Jumbled String (Kattis - jumbledstring)(思維題)
Problem
Recall that a subsequence of a string is any string obtained by removing some subset of characters from the string, for instance “string”, “sing”, “i” and “sg” are all subsequences of “string”. If the same subsequence can be obtained in exactly t different ways, by removing different subsets of characters, we say that the subsequence occurs t times.
Jingfei wants to create a nonempty bit string that has the following properties:
-
the subsequence 00 occurs a times,
-
the subsequence 01 occurs b times,
-
the subsequence 10 occurs c times, and
-
the subsequence 11 occurs d times.

任务 — 接着上面这篇关于比特串子序列计数（Jumbled String）的题目描述往下写，从最后一句之后开始补出后续部分。

给定数据 —
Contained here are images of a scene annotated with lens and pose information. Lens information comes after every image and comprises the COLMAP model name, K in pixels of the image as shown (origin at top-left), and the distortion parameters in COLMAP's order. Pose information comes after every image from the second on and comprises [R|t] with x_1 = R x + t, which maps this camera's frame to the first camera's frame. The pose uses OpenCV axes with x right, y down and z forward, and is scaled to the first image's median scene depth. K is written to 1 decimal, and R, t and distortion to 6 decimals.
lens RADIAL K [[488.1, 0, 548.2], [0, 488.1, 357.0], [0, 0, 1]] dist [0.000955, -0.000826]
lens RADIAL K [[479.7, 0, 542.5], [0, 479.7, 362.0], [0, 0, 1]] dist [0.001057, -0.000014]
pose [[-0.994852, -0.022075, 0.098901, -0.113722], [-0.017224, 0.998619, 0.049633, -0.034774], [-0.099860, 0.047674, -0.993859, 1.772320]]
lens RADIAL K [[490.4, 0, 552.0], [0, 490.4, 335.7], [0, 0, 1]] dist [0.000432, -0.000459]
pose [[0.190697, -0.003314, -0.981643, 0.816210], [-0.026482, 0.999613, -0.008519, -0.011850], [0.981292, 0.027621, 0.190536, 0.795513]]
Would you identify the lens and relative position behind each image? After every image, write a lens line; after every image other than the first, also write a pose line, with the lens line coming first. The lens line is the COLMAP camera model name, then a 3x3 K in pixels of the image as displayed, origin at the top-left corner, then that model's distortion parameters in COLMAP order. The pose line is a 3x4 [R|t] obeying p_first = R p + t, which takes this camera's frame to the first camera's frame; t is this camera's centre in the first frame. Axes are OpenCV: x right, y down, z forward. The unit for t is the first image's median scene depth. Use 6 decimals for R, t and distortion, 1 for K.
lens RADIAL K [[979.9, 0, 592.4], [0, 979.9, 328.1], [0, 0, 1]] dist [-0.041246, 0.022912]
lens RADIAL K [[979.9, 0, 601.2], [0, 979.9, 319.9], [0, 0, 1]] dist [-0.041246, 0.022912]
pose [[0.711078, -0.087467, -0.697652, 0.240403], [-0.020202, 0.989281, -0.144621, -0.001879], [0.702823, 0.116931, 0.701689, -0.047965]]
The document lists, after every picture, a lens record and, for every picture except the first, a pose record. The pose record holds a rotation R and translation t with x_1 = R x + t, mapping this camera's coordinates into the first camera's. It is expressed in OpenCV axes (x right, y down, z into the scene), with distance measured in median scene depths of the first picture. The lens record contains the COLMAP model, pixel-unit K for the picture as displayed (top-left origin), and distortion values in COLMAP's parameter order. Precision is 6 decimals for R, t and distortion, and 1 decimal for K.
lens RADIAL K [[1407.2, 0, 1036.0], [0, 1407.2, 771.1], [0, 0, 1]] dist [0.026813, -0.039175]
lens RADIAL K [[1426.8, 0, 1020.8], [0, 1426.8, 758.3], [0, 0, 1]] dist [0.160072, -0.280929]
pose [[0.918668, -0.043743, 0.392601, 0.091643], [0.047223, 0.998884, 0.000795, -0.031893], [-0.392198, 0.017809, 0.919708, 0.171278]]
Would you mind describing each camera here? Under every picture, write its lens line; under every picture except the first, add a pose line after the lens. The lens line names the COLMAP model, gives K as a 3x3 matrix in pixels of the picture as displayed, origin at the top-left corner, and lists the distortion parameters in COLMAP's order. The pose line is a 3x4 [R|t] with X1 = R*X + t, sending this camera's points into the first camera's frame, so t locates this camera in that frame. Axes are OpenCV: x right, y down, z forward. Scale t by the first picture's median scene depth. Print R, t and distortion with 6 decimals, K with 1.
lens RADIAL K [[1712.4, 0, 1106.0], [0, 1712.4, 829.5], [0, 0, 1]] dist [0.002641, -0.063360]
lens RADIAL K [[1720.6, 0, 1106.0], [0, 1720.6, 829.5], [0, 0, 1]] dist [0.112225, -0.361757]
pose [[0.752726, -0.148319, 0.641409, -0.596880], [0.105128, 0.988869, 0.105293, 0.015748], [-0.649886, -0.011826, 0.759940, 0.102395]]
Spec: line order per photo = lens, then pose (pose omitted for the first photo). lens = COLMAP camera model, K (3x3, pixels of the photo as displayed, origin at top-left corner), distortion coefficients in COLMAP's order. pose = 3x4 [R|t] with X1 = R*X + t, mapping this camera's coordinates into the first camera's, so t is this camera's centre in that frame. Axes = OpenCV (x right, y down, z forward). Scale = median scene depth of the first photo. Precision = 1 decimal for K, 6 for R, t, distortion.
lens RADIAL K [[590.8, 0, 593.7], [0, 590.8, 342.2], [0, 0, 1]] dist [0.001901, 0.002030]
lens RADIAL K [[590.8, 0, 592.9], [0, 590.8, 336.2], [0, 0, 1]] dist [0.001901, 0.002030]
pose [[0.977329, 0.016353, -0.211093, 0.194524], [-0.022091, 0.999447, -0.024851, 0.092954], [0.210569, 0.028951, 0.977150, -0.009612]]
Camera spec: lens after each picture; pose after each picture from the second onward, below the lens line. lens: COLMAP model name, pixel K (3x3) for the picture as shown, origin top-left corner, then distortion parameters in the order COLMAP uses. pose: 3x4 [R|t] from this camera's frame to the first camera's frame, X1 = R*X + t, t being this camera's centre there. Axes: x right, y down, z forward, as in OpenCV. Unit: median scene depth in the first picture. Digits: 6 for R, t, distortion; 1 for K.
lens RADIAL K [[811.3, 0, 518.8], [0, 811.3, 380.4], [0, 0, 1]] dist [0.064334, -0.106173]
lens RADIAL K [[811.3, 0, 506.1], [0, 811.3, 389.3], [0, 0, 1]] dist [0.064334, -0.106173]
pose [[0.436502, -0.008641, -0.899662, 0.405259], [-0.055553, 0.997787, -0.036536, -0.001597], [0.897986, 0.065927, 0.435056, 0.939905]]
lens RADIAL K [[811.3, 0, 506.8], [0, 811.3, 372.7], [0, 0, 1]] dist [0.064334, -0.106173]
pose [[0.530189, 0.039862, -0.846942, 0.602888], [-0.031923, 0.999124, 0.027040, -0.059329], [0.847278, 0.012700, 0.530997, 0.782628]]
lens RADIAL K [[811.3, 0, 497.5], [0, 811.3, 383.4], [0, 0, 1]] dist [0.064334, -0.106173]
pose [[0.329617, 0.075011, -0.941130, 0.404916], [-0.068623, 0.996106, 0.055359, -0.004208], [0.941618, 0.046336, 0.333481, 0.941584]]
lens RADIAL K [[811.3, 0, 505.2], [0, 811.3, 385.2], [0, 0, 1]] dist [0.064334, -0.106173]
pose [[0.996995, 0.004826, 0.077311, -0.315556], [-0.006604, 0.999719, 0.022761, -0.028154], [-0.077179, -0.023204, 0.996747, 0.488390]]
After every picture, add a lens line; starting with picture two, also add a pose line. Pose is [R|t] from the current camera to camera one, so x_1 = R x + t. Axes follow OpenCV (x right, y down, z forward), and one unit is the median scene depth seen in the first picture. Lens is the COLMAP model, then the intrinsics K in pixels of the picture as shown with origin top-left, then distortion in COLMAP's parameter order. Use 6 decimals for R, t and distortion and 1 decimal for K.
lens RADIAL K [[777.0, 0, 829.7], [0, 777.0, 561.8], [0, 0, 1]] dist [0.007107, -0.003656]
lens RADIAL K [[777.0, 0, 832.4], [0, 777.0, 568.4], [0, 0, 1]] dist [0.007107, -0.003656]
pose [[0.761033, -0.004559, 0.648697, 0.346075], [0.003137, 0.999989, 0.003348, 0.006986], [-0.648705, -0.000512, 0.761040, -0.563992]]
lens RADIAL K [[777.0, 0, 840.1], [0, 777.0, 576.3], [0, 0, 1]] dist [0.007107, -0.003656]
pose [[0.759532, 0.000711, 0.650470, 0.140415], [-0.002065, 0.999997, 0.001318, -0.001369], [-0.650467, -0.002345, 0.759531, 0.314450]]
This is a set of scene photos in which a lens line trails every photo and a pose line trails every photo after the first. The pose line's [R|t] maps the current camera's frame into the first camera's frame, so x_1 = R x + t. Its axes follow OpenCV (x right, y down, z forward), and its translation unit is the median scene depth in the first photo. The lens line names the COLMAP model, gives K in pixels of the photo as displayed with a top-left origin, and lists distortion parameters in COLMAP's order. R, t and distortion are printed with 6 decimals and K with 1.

参考答案 —
However, Jingfei does not know how to create such a string – or whether it is even possible. Could you help her?
Input
The input consists of a single line with four integers a, b, c, and d (0≤a,b,c,d≤1e9).
Output
Output a bit string that satisfies the given requirements. If there are several solutions, output any one of them. If there are no solutions, output “impossible”.
| Sample Input 1 | Sample Output 1 |
|---|---|
3 4 2 1 |
01001 |
| Sample Input 2 | Sample Output 2 |
|---|---|
5 0 0 5 |
impossible |
題解 :不需要考慮00、11,根據a個00和d個11來算出來需要的0的個數x,1的個數y。
找答案字串時,湊01,這樣10也滿足條件。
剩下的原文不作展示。